Heating was mostly from firewood (some residents had oil or coal-burning furnaces) and bed-time reading was done by candlelight or gas lantern. Refrigeration was accomplished in sheds full of thick ice blocks cut from Alta Lake in winter and insulated through the summer with sawdust from local mills.

This lack of hydro service must have been especially frustrating since high-voltage transmission lines ran through the valley as early as the 1930s, linking the Bridge River Hydro dam to Vancouver. At the same time there were plenty of plans for more hydro-development closer to home, including dams at Garibaldi Lake, Cheakamus Lake, on the Soo River and elsewhere, but that’s another story altogether.

Then in the late 1950s, BC Hydro built the Cheakamus Dam at Daisy Lake and another set of transmission lines linking Seton Portage to Squamish was constructed. Ironically, work crews for the power lines (which included a young Peter Alder, the influential ski area manager/developer who continues to call Whistler home) were even housed at the still-unserviced Rainbow Lodge for some time. Still, no infrastructure was provided to convert the 230,000 volts running through the valley into something a little more manageable for the residents of Alta Lake.
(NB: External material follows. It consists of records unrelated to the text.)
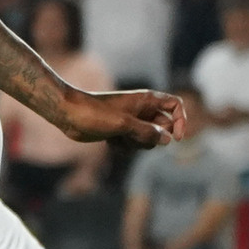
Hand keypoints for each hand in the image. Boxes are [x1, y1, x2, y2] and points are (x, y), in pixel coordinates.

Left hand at [48, 85, 186, 147]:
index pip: (175, 106)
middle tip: (133, 137)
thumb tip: (167, 140)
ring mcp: (131, 122)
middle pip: (163, 128)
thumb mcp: (123, 124)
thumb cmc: (94, 113)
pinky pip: (132, 145)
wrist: (68, 115)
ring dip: (137, 145)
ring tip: (119, 138)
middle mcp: (141, 110)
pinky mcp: (120, 132)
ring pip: (148, 139)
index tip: (177, 138)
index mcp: (146, 100)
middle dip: (152, 138)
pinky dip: (124, 148)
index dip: (181, 121)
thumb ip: (147, 132)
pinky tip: (110, 142)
It wasn’t until November 1965, a few months before ski operations on Whistler Mountain began, that the Rainbow Substation was finally completed. It was only fitting that Alex and Myrtle Philip were the honourary guests at the opening ceremonies. In typically stylish fashion the Philips were a little late for the event, but as Alex noted, “after 54 years without hydro, what’s five minutes?”

The Philips attend the Rainbow Substation opening ceremony in typically stylish fashion, 18 November, 1965. Left to right: unidentified, Alex Philip, long-time Whistler resident and BC Hydro employe Rolley Horsey, Myrtle Philip.

Alex was granted the honour of actually flipping the switch that finally energized the valley. Unable to conceal the thrill of the moment, Alex let out an excited “I did it!” and a new era dawned upon the Whistler Valley. For the now-retired Philips this meant they could spend the winter at Alta Lake, instead of with friends in the city as they had in previous years.

The Philips tour the new Rainbow substation with an unidentified BC Hydro employee, November 18, 1965.

And so a new era dawned for the Whistler Valley, albeit a little late. According to Wladek “Walter” Zebrowski‘s biography In Search of Freedom, the arrival of electricity almost prevented Whistler’s development into the massive resort it is today. While clearing his land near what would soon become Creekside in July 1964, Zebrowski was suddenly drawn from his work by the deafening roar of a helicopter setting down nearby:

A man got out–it was Bob Brown, a surveyor for the B.C. Hydro Corporation–and he informed Wladek that a power line was going to be put through his land.The forty meter wide line with transmission towers… was to cut through the whole valley (today the centre of town with the town and and four large residential areas). The plans had been already made, the land had been prepared and many tress had been cut out. He was here just to take the last measurements as the construction was to start very soon.

The book continues to recount how Zebrowski immediately halted working and drove to Vancouver to inform Franz Wilhelmson at the GLC offices. The next day they met with B.C. Hydro Chairman Dr. Gordon Shrum and convinced them to relocate the transmission line so as not to interfere with the planned ski area and adjoining residential developments. Instead, the high transmission lines run along the west side of the valley–the more populated side during the Alta Lake era–leaving room for Whistler to develop into its current state.